▶ WORK ORDER 1
Answer these questions using the thread about the HD DirecTiVo wish list. Give one line per answer and mark each one with the same letter as its question.
(a) How early and how late does the first poster usually set recordings of movies on Turner Classic Movies?
(b) Which software platform does Steve suggest TiVo reuse?
(c) Which task does Grentz name as one that should run without menu delays?
▶ WORK ORDER 2
In the thread about the HD DirecTiVo wish list, rewrite the paragraph beginning "Some programs, such as Heroes" as a short bulleted list that keeps its main facts.
▶ WORK ORDER 3
According to the thread about the HD DirecTiVo wish list, why does Steve think TiVo should have a new motherboard with added MPEG-4 decoding designed by whoever designed the HR10 motherboard? Answer in one to three sentences.

▶ GIVEN TEXT
# Wish list for the new HD DirecTiVo



## Mark Holtz (Mar 23, 2002)

Here is a wish list of stuff for the new HD DirecTiVo models...


Allow me to change the recording defaults. Typically, for network programming, I start the recording 1 minute early and end 2 minutes late (gotta love network programming games). For movies that I record on Turner Classic Movies, I typically go 1 minute early and end 5 minutes late. One legacy receiver, Ultimate TV, had the option of defaulting to 1 minute early and 5 minutes late.
Some programs, such as Heroes, can air first on NBC, then re-air on G4 a day later. For programs on the premium services such as HBO or Showtime, there is both east and west coast feeds, so a show easily repeats 3 hours later. However, you can only set a season pass for one channel, and the work around is to use a Wishlist. How about adding a recording option to check ALL available channels?
Reduce the duplicates in the guide. One example is:
Abandoned, The (537 SHO)
Abandoned, The (538 SHO2)
Abandoned, The (539 SHO3)
Adandoned, The (540 SHOw)
Can't we just show one title with a (M) indicating multiple channels?
The info screen lists both actors and directors of a program. How about allowing me to create a wishlist from the Info screen?
Make recording management a little more smarter? I very much doubt that a recording will disappear after 2 days when I have 33 suggestions and 3 deleted programs that would be deleted first? 
Support for the AM21 module
Allow me the option of setting up a recording and ending the recording 1-2 minutes EARLY


----------



## Steve (Aug 22, 2006)

I could be wrong, but it seems to me the most expeditious way for TiVo to get this product out the door would be to simply ask whoever designed the HR10 motherboard to design a new one with added MPEG-4 decoding capability. That would allow them to use the same HR10 6.4a software platform that they already know "works"... they'd just need to tweak the MPEG-4 trickplay.

Just my .02. /steve


----------



## Grentz (Jan 10, 2007)

Steve said:


> I could be wrong, but it seems to me the most expeditious way for TiVo to get this product out the door would be to simply ask whoever designed the HR10 motherboard to design a new one with added MPEG-4 decoding capability. That would allow them to use the same HR10 6.4a software platform that they already know "works"... they'd just need to tweak the MPEG-4 trickplay.
> 
> Just my .02. /steve


I hope not. If they did that I would not have much respect for Tivo.

It should at least use the interface like the Tivo HD units do, or better and add features that have become common place and expected in todays DVRs:
-No menu delays for tasks (like reordering Season Passes, etc.)
-Ask which conflict to stop (like when you have 2 things recording and try to change the channel, dont just assume the one you are on)

▶ DATASET
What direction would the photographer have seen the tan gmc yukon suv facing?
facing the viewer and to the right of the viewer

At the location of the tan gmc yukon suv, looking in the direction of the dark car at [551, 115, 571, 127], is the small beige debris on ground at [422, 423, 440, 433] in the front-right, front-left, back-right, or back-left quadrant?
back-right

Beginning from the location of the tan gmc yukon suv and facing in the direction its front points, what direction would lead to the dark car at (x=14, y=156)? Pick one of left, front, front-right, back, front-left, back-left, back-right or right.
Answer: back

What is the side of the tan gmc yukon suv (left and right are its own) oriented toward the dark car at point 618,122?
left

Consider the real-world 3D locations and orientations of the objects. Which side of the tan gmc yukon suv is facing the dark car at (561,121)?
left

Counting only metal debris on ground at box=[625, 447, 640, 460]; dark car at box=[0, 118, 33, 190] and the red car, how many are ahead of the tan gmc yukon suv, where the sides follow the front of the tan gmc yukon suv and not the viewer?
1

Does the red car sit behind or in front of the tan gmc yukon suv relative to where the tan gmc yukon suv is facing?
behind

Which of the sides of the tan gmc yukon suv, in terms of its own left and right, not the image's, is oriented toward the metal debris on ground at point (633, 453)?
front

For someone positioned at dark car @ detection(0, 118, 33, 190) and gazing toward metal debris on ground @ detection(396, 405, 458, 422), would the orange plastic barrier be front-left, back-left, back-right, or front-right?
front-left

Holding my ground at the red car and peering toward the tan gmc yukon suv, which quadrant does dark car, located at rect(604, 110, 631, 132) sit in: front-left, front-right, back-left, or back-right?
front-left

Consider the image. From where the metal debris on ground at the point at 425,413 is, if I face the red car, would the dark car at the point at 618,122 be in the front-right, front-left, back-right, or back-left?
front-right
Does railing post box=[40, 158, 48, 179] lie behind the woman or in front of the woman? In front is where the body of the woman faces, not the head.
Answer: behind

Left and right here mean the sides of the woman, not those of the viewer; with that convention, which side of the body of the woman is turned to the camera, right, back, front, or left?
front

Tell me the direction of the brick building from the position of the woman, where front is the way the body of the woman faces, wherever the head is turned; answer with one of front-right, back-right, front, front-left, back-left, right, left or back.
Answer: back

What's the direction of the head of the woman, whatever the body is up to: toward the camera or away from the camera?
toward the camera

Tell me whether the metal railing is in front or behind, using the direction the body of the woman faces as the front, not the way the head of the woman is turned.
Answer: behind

==

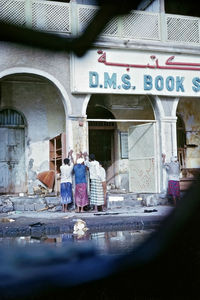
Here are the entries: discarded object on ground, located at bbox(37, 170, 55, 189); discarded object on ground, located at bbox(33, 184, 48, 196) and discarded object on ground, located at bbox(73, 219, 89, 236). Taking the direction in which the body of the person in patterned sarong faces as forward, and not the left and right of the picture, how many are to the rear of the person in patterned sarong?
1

---

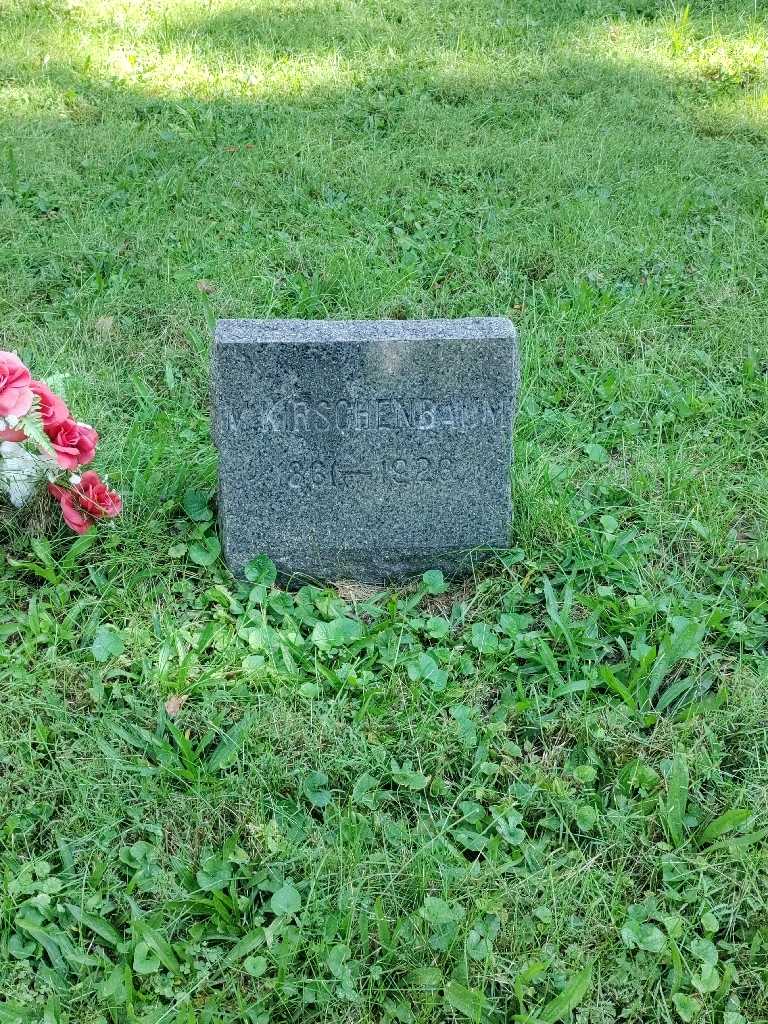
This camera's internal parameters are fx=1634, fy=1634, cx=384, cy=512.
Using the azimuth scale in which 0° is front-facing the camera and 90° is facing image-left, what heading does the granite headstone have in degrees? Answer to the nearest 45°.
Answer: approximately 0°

▶ WRITTEN REPLY 1
(a) 1 minute early and 5 minutes late.
(b) The HR10 6.4a software platform.
(c) Reordering Season Passes.

▶ WRITTEN REPLY 2
- Some programs re-air on other channels. Heroes, for example, airs first on NBC and then on G4 a day later.
- Premium services such as HBO and Showtime have east and west coast feeds, so a show repeats 3 hours later.
- A season pass can be set for only one channel, and the workaround is to use a Wishlist.
- Proposed fix: a recording option that checks all available channels.

▶ WRITTEN REPLY 3
Steve thinks this would be the quickest way to get the product out because TiVo could keep using the HR10 6.4a software platform, which it already knows works. Only the MPEG-4 trickplay would need adjusting.